» **What this task involves**
Scan the entries below and return each line that contains "linecap".

» **The records**
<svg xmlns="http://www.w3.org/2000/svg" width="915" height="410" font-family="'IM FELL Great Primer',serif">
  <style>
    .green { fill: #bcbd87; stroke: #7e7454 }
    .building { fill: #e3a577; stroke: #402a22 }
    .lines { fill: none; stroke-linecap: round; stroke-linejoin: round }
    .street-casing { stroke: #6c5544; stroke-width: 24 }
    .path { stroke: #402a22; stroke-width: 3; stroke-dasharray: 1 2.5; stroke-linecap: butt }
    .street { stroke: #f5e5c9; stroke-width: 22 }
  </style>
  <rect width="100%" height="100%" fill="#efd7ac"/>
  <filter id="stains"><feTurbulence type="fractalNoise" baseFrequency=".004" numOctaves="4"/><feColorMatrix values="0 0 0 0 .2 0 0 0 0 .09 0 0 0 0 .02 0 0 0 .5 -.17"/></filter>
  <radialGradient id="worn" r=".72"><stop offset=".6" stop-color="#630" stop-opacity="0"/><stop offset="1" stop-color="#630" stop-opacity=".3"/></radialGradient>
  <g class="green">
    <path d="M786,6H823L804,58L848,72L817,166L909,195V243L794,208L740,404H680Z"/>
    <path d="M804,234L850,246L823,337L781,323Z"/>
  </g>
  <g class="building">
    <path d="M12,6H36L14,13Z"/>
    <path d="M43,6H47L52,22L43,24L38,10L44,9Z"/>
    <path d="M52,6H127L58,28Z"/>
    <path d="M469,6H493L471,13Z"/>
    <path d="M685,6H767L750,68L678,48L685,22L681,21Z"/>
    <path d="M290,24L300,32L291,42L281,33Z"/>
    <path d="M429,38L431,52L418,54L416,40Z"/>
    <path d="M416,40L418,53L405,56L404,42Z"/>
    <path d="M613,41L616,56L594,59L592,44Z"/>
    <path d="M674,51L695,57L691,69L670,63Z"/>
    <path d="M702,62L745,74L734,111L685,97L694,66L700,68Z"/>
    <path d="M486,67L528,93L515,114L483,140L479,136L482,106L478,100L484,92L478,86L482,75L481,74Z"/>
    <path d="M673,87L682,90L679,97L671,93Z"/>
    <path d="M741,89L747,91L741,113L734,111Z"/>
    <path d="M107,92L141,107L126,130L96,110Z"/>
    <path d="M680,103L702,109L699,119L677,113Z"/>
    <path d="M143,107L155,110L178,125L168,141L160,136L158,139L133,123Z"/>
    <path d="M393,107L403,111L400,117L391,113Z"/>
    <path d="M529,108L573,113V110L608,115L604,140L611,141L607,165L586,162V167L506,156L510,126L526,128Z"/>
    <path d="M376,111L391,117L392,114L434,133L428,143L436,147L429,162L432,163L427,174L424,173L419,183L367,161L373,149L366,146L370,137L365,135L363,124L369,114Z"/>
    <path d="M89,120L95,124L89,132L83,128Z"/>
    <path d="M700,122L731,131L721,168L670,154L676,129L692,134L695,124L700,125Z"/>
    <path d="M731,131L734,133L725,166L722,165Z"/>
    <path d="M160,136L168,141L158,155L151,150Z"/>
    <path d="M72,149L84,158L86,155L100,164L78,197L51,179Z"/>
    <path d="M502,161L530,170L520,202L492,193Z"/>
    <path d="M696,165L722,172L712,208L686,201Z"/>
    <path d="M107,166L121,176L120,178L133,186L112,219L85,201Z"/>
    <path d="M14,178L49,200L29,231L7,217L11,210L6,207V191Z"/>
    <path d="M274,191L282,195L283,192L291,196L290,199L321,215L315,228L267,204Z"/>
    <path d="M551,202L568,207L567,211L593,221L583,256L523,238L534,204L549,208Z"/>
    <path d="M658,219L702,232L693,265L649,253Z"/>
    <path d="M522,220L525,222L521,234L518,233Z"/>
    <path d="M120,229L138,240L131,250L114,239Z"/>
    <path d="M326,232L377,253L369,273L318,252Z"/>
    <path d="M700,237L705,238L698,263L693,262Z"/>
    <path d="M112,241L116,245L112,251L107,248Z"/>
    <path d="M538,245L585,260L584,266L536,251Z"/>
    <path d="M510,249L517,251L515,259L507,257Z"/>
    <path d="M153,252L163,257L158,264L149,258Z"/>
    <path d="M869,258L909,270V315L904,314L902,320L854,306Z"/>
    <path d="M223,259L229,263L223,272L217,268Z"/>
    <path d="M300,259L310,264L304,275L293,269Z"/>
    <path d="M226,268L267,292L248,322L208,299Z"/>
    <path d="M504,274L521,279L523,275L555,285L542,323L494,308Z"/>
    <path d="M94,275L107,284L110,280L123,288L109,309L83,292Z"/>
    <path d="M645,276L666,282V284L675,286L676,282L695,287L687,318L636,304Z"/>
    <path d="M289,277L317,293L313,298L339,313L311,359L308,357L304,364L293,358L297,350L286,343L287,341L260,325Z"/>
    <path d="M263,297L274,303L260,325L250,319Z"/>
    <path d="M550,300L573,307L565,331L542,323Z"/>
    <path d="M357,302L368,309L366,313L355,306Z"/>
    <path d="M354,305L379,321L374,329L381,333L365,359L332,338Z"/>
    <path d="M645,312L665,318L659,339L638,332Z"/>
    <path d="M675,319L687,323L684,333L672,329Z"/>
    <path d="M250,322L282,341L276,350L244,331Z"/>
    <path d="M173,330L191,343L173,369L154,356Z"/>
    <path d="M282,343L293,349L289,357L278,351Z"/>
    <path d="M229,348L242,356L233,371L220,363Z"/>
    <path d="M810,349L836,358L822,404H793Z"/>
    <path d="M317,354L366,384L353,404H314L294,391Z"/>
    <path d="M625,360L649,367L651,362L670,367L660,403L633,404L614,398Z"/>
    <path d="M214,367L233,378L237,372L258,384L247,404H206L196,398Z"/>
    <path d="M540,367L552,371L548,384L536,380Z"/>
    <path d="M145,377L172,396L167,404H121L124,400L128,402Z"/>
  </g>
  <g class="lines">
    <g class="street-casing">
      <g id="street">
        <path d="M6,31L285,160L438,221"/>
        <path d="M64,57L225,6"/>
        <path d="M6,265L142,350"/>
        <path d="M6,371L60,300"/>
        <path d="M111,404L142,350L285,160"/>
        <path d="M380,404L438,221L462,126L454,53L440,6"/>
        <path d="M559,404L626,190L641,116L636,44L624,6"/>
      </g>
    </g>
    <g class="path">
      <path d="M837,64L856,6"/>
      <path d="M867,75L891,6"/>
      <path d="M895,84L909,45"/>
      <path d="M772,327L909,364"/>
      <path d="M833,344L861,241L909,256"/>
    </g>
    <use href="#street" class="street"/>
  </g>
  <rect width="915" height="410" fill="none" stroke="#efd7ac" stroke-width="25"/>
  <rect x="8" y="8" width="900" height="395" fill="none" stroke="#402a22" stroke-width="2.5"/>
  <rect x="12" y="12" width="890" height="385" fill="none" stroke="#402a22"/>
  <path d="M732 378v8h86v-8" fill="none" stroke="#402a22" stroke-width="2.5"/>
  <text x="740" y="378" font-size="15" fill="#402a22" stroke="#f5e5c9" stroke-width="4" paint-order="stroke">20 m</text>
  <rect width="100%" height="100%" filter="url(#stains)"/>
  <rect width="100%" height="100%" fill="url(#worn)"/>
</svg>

» **Expected answer**
    .lines { fill: none; stroke-linecap: round; stroke-linejoin: round }
    .path { stroke: #402a22; stroke-width: 3; stroke-dasharray: 1 2.5; stroke-linecap: butt }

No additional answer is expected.